Dernièrement, Miki et Patrick se sont vu refuser une subvention gouvernementale, refus s’appuyant sur l’argument ultime d’une absence de réelle démarche artistique en leur projet photographique.
« Si on tient au statut d’artiste, c’est que toute cette initiative-là est partie de notre démarche artistique, […] avec un souci d’implication sociale […], ou le petit côté qu’on veut que ça serve à quelque chose… », explique Patrick Dionne.
« On est entrain de traverser les Amériques, de vous montrez le regard, la position des jeunes qui vont être les adultes de demain, leur culture… on parle de mondialisation, on parle d’uniformisation des peuples […]. Moi j’appelle ça une performance : tu pars de chez vous, tu pars dans un truck, parce que tu veux comprendre, tu veux être encore plus présent dans leur vie, tu ne t’appropries pas leur culture, tu leur demandes de te la montrer ! Tu veux la partager avec les gens du Nord, parce que vous autres vous n’avez pas la chance d’y avoir accès ! Si c’est pas une démarche artistique ça ! », affirme Miki, avec émotion et conviction.
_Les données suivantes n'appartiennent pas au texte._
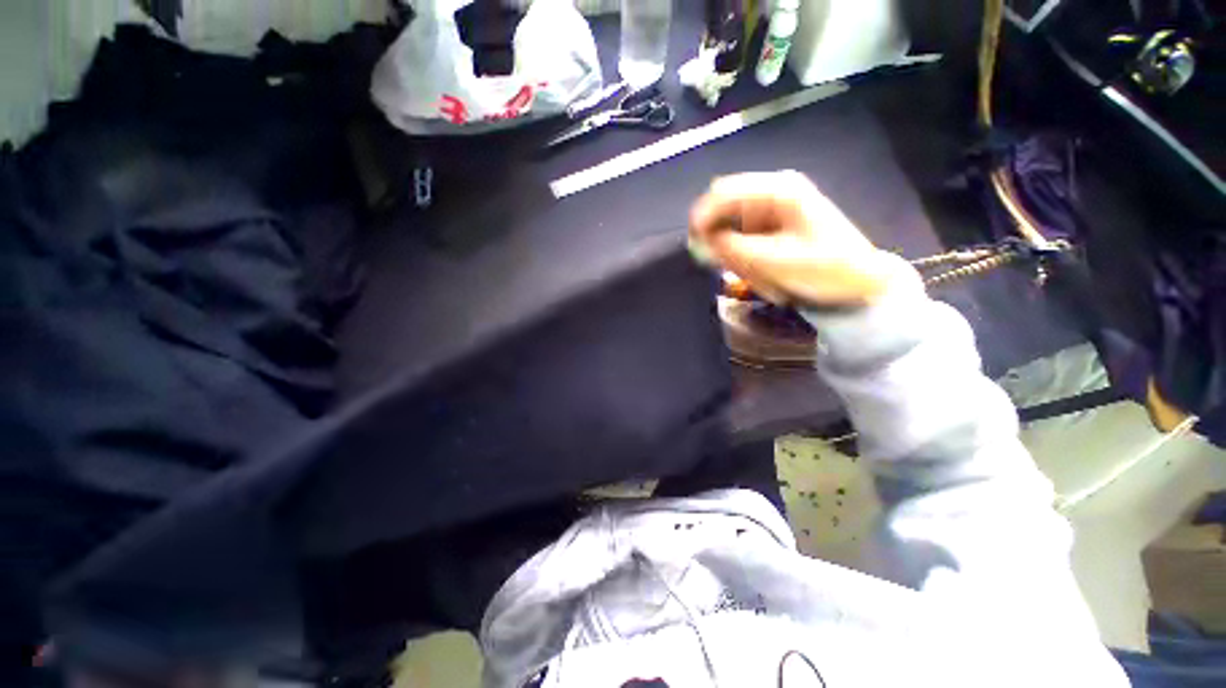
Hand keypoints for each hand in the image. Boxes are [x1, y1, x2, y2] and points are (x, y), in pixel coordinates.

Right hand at [689, 171, 918, 307]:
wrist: (860, 283)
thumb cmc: (824, 270)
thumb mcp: (775, 262)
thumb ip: (732, 250)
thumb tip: (697, 243)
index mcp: (778, 190)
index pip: (723, 192)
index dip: (702, 217)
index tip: (694, 246)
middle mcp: (772, 192)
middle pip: (724, 208)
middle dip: (719, 239)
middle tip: (725, 267)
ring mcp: (772, 209)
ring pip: (730, 225)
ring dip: (733, 252)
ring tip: (752, 274)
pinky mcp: (772, 226)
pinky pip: (742, 237)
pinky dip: (742, 256)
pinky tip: (758, 271)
M - « Les enfants sont conscients qu’ils sont en train de monter un documentaire, et que ce documentaire-là va être présenté dans le nord, et qu’après il sera présenté chez-eux. »
Paul Antoine Pichard a un jour parlé de son rôle de photographe comme de celui d’un caillou dans une chaussure : là pour agacer, rappelant à son hôte la présence de quelque chose de désagréable, qu’on peut faire mine d’ignorer, mais qui agace tout de même. Sur ces paroles, Patrick Dionne ajoute : « […] mais nous, je te dirais qu’en plus, ce qu’on veut c’est que le petit caillou dans ton soulier, avant qu’il arrive là, il a servit aussi à quelque chose [là d’où il vient]… ».
Qu’il soit appelé objet d’art par « l’institution artistique » ou non, le caillou peut néanmoins demeurer ce petit intrus qui dérange. Il en faudra encore de ces cailloux.